Instrumental convergence is the second of the two theses in Nick Bostrom’s 2012 paper “The Superintelligent Will.” It holds that “agents having any of a wide range of final goals will pursue similar intermediary goals because they have instrumental reasons to do so.” Whatever an agent ultimately wants, certain sub-goals are useful for almost any objective, so a sufficiently capable agent will tend to adopt them regardless of what it was built to do.
Bostrom identifies several of these convergent instrumental goals. Self-preservation: an agent that is shut down cannot achieve its goal, so it has reason to stay operational. Goal-content integrity: an agent has reason to resist having its goals changed, since a future version with different goals would pursue different things. Cognitive enhancement: being smarter helps achieve almost any goal. Technological perfection: better tools and methods make goals easier to reach. And resource acquisition: matter, energy, and computing power are useful for nearly any end, which is why even an agent with a modest-sounding goal might seek far more resources than expected.

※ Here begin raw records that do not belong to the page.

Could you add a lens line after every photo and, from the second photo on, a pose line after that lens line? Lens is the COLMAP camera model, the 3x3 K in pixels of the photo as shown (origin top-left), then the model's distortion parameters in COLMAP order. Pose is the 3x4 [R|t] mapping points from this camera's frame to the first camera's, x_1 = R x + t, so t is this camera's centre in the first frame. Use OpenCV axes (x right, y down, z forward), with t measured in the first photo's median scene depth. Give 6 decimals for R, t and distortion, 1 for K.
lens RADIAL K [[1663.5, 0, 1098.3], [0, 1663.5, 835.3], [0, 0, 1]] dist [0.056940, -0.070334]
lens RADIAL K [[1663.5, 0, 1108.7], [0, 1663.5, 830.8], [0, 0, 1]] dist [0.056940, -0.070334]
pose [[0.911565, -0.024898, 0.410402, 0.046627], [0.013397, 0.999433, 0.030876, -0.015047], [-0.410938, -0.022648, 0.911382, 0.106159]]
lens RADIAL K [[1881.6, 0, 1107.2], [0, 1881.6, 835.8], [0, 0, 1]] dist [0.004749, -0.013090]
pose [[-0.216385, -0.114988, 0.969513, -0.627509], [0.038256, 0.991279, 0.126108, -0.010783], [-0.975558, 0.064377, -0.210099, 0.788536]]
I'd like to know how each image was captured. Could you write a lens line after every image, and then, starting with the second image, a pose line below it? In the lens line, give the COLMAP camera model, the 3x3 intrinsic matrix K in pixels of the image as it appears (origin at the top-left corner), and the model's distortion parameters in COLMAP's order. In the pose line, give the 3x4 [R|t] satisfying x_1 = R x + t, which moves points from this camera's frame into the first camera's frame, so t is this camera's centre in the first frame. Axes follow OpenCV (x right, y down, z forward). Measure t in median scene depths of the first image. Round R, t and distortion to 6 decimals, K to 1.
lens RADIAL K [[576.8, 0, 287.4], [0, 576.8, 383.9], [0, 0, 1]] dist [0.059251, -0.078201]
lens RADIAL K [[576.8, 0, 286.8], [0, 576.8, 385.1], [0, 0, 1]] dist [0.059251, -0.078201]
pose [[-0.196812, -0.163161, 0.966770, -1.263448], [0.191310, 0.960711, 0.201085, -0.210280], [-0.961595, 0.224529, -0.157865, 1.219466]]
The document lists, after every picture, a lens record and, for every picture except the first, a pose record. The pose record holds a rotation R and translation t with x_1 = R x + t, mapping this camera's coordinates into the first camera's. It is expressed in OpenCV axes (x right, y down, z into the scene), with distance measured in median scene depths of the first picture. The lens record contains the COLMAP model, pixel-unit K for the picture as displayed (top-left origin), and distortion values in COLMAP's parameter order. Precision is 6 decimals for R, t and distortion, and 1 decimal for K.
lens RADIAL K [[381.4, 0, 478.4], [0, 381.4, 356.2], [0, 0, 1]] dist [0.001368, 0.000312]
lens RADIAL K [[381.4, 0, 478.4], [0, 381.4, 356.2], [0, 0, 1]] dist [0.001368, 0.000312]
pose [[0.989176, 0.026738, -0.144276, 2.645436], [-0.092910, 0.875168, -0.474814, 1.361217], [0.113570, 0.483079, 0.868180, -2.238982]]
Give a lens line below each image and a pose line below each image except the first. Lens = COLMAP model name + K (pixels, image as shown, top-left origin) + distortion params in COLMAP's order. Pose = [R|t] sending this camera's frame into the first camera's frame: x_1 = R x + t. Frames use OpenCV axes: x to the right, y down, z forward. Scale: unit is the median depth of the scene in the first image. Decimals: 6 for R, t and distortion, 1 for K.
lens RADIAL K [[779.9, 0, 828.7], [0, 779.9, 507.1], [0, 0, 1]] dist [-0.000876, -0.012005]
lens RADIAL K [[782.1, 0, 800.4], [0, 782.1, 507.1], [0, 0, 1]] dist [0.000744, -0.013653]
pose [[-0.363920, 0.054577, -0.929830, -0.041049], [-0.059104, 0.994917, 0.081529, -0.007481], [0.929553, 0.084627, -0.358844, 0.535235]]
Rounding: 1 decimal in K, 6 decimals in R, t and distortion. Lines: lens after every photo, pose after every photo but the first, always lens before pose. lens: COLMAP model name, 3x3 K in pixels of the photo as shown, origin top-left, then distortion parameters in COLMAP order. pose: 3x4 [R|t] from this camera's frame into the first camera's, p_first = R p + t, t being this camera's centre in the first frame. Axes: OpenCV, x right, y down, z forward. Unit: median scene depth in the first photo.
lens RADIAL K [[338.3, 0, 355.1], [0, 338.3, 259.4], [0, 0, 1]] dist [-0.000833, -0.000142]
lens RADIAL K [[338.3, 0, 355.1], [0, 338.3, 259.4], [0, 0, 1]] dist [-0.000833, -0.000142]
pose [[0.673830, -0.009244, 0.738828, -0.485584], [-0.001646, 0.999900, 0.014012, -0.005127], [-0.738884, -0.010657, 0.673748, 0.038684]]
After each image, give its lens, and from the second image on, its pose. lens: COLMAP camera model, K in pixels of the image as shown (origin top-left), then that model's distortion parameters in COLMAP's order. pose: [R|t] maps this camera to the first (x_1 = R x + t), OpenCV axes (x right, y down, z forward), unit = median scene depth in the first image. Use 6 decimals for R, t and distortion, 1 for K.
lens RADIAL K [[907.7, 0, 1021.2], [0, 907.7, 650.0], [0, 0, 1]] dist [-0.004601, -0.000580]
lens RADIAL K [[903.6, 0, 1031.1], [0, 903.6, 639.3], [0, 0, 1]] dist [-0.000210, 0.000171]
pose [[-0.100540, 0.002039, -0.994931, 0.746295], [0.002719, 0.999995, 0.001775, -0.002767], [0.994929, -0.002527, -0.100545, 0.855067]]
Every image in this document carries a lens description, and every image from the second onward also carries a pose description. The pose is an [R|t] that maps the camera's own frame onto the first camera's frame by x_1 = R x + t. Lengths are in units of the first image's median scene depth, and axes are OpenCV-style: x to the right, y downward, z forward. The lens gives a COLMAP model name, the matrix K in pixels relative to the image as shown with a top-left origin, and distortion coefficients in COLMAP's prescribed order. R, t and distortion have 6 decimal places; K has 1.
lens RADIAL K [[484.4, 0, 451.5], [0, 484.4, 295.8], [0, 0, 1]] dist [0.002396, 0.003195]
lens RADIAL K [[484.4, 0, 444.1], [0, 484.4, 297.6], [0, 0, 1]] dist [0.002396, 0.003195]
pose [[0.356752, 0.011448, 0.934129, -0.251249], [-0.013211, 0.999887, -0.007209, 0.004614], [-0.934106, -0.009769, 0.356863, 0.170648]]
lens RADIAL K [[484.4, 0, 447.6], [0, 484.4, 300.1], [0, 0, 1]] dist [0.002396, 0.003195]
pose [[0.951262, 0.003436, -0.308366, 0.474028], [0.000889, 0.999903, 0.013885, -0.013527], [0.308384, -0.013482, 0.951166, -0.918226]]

The unsettling implication, when combined with the orthogonality thesis, is that you can predict some of a powerful system’s behavior even if you know nothing about its specific final goal. An advanced agent optimizing hard for almost anything would, by default, tend to resist being turned off, resist having its objective edited, and try to acquire resources - behaviors that could put it in conflict with the humans operating it. This argument is closely related to Steve Omohundro’s earlier “basic AI drives” and underpins much of the technical work on corrigibility and control.
Why business readers should care: a system told to maximize a narrow metric may, if capable and autonomous enough, take broad actions in service of that metric that its operators never intended. The lesson is to constrain what an automated optimizer is allowed to do, not just what it is told to want.